C’est en 1949 qu’André Roussin écrit « Nina », une comédie drôle et touchante dont le sujet n’a rien perdu de sa jeunesse : l’aventure amoureuse d’une femme, d’un époux et d’un amant. A l’affiche, Mathilde Seigner, François Berléand et François Vincentelli se sont emparé du Théâtre de Beausobre à Morges le 26 mars dernier.
Un jeudi soir à Beausobre, la salle est comble. Un air de samba couvre le brouhaha et le jour filtre sous le rideau. Puis se révèle un décor rougeoyant, une garçonnière où le lit trône en maître. Alangui sur les draps léopards, un homme au téléphone alterne commandes de fleurs et beaux discours. Car Gérard est un séducteur, qui sait charmer les femmes mariées et jongle comme personne avec ses triples, quadruples vies.
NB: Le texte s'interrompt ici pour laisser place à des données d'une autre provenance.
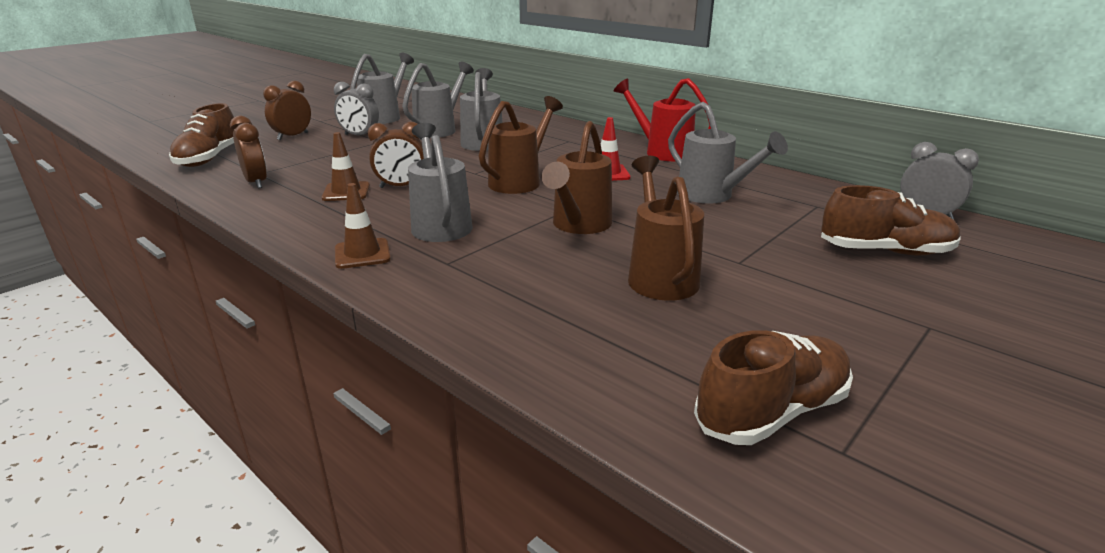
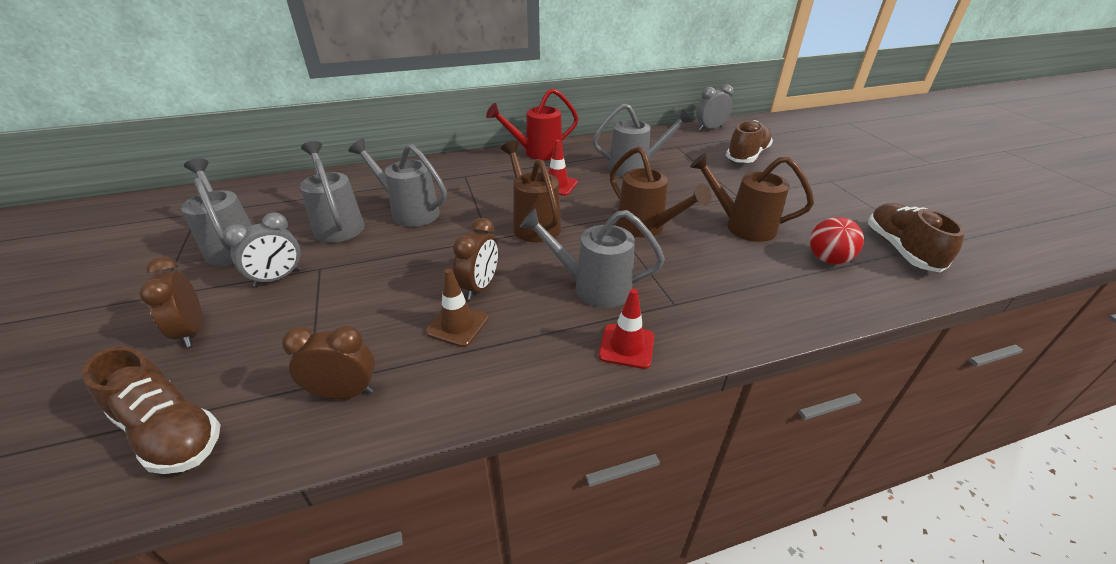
camera: 60 degrees left, 10 degrees up
(362, 254) = (626, 346): brown traffic cone -> red traffic cone
(649, 344) = (827, 259): none -> red ball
Mais Gérard est las de cette vie compliquée, las du mensonge permanent, de cette prétendue faiblesse face aux femmes. Lorsqu’Adolphe – sublime François Berléand – fait irruption chez lui pour supprimer l’amant de son épouse adultère, Gérard craque et lui avoue son envie d’en finir avec cette vaine existence. Puis arrive Nina, la Femme, une Mathilde Seigner à la fois langoureuse et énergique, mariée à un homme qui ne sait aimer, amoureuse d’un autre qui n’en vaut guère plus. S’ensuit un trio pathétique et comique en vase clos, où l’époux s’attendrit de l’amant, tous deux mis à mal et révélés par la verve fraîche mais assassine de Nina…
Une pièce légère, tendre et cruelle à la fois, dont Bernard Murat a su respecter la temporalité en signant une mise en scène fidèle et désuète : tentures, lumières tamisées, moquettes fanées, costumes d’époque… Malgré le jeu monotone mais charmant de Mathilde Seigner, malgré l’absence de réel climax et la relative platitude du scénario, c’est le sourire aux lèvres et le cœur effleuré que l’on revient à soi, dans un monde où tout a changé sauf l’essentiel : l’amour, les amours.